Brief: Report every line of the listing below in which the string "chirurgical" occurs.

Data to process:
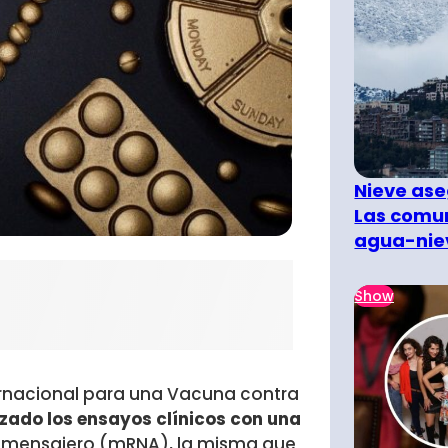
Nieve ase
Las comun
agua-nie
Show
ternacional para una Vacuna contra
ado los ensayos clínicos con una
N mensajero (mRNA), la misma que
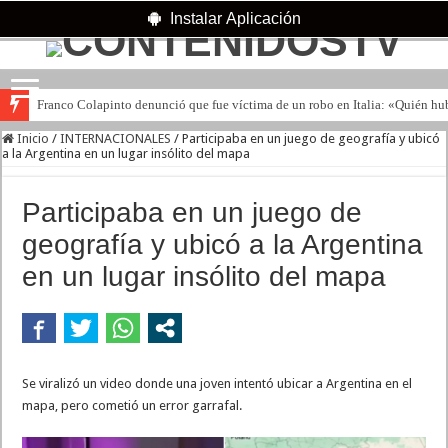
Instalar Aplicación
Franco Colapinto denunció que fue víctima de un robo en Italia: «Quién hub
Inicio
/
INTERNACIONALES
/
Participaba en un juego de geografía y ubicó
a la Argentina en un lugar insólito del mapa
Participaba en un juego de
geografía y ubicó a la Argentina
en un lugar insólito del mapa
Se viralizó un video donde una joven intentó ubicar a Argentina en el
mapa, pero cometió un error garrafal.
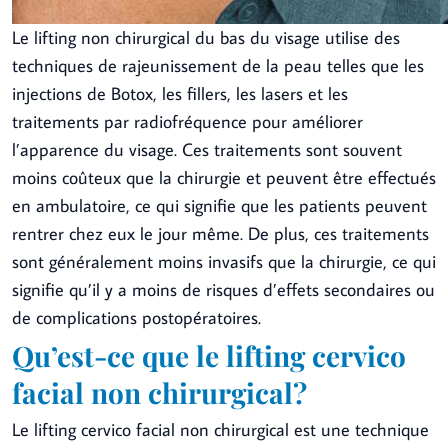
Le lifting non chirurgical du bas du visage utilise des
techniques de rajeunissement de la peau telles que les
injections de Botox, les fillers, les lasers et les
traitements par radiofréquence pour améliorer
l’apparence du visage. Ces traitements sont souvent
moins coûteux que la chirurgie et peuvent être effectués
en ambulatoire, ce qui signifie que les patients peuvent
rentrer chez eux le jour même. De plus, ces traitements
sont généralement moins invasifs que la chirurgie, ce qui
signifie qu’il y a moins de risques d’effets secondaires ou
de complications postopératoires.
Qu’est-ce que le lifting cervico
facial non chirurgical?
Le lifting cervico facial non chirurgical est une technique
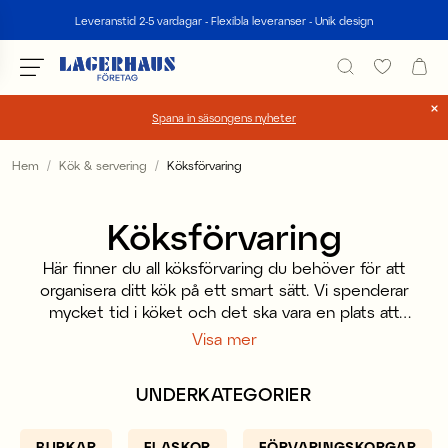
Sök
Leveranstid 2-5 vardagar - Flexibla leveranser - Unik design
Spana in säsongens nyheter
Välj språk / valuta
Hem
Kök & servering
Köksförvaring
DK / EUR
Köksförvaring
FI / EUR
Här finner du all köksförvaring du behöver för att
NO / NKR
organisera ditt kök på ett smart sätt. Vi spenderar
mycket tid i köket och det ska vara en plats att
SE / SEK
trivas på. Genom att sortera och organisera i köket
Visa mer
minskar stressen och det blir en lugnare plats att
vara på. För visst är det trevligare med exempelvis
UNDERKATEGORIER
sylt, havregryn eller helgens bärskörd i någon av
våra fina glasburkar.
BURKAR
FLASKOR
FÖRVARINGSKORGAR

Worked solution:
Le lifting non chirurgical du bas du visage utilise des
facial non chirurgical?
Le lifting cervico facial non chirurgical est une technique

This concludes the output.